**INFORMATION SUPPLIED**
────────────────

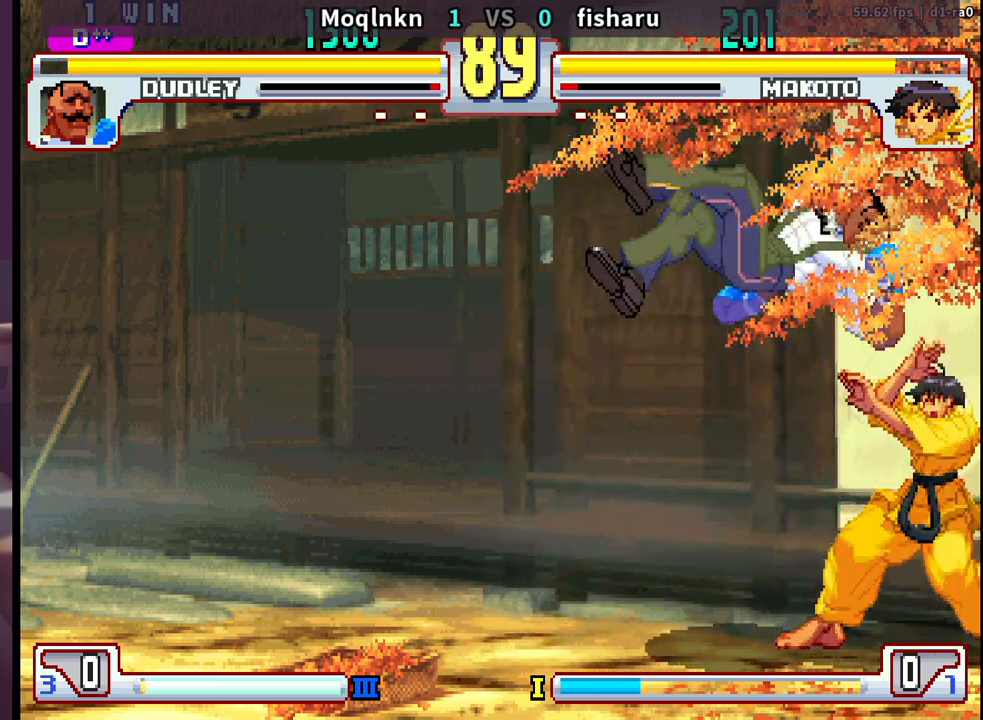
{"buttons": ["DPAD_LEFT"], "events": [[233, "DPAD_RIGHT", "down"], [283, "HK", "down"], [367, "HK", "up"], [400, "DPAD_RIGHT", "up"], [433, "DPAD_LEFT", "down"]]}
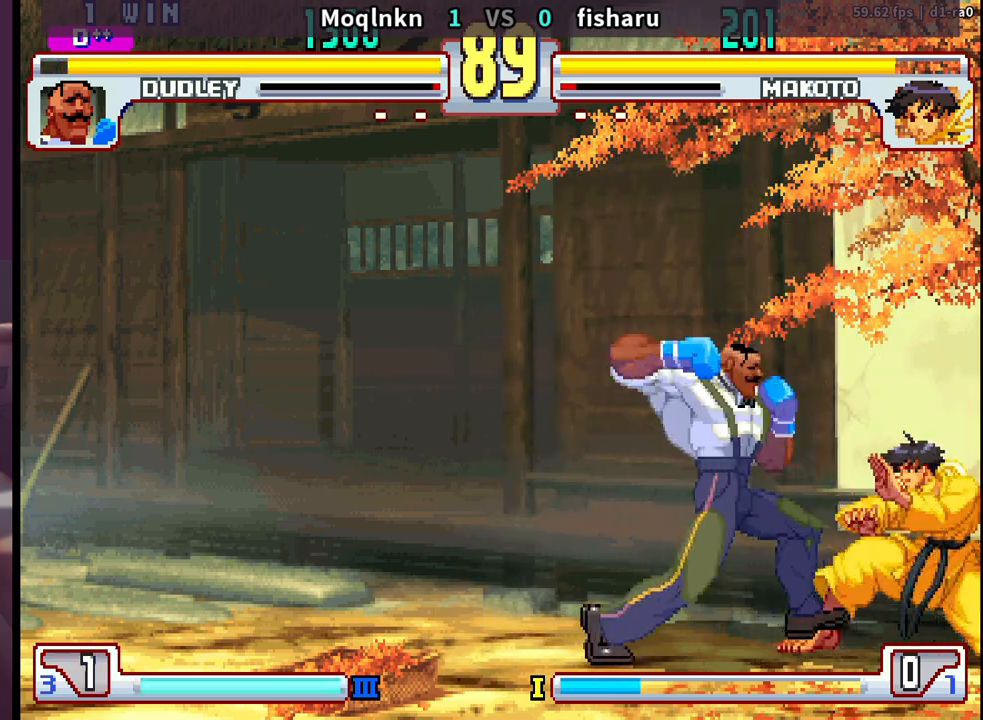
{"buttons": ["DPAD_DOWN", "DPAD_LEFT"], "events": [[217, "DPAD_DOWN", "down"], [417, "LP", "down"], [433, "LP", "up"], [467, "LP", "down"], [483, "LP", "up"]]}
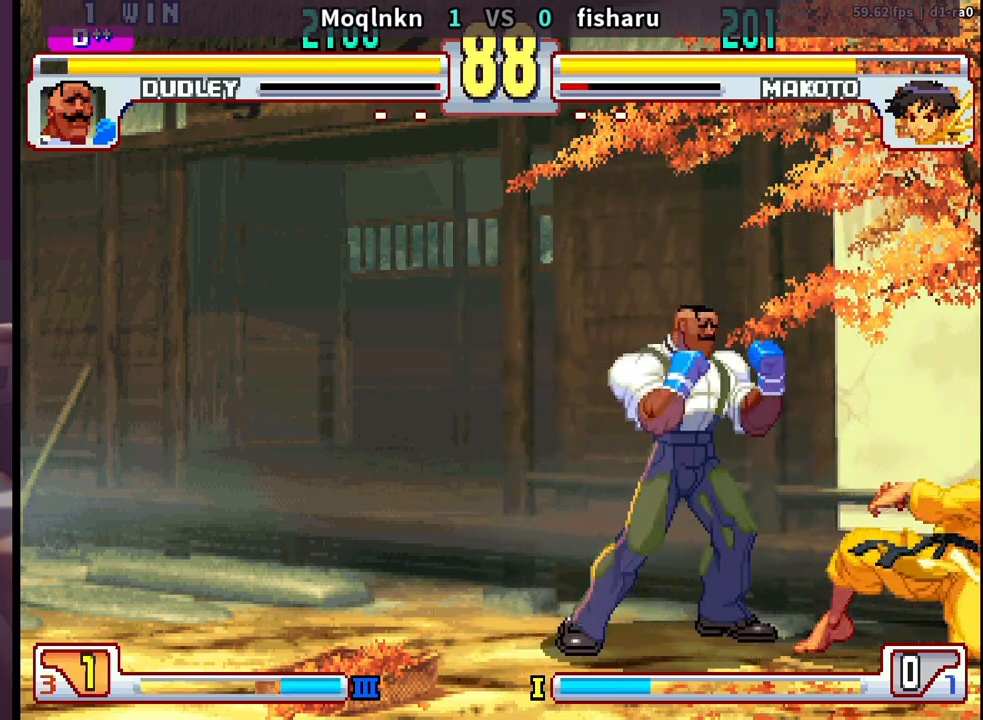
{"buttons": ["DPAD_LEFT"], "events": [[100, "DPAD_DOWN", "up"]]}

────────────────

**WHAT IS NEEDED**
Return the material exactly as given, apart from the pictures.

**ANSWER SECTION**
{"buttons": ["DPAD_LEFT"], "events": [[233, "DPAD_RIGHT", "down"], [283, "HK", "down"], [367, "HK", "up"], [400, "DPAD_RIGHT", "up"], [433, "DPAD_LEFT", "down"]]}
{"buttons": ["DPAD_DOWN", "DPAD_LEFT"], "events": [[217, "DPAD_DOWN", "down"], [417, "LP", "down"], [433, "LP", "up"], [467, "LP", "down"], [483, "LP", "up"]]}
{"buttons": ["DPAD_LEFT"], "events": [[100, "DPAD_DOWN", "up"]]}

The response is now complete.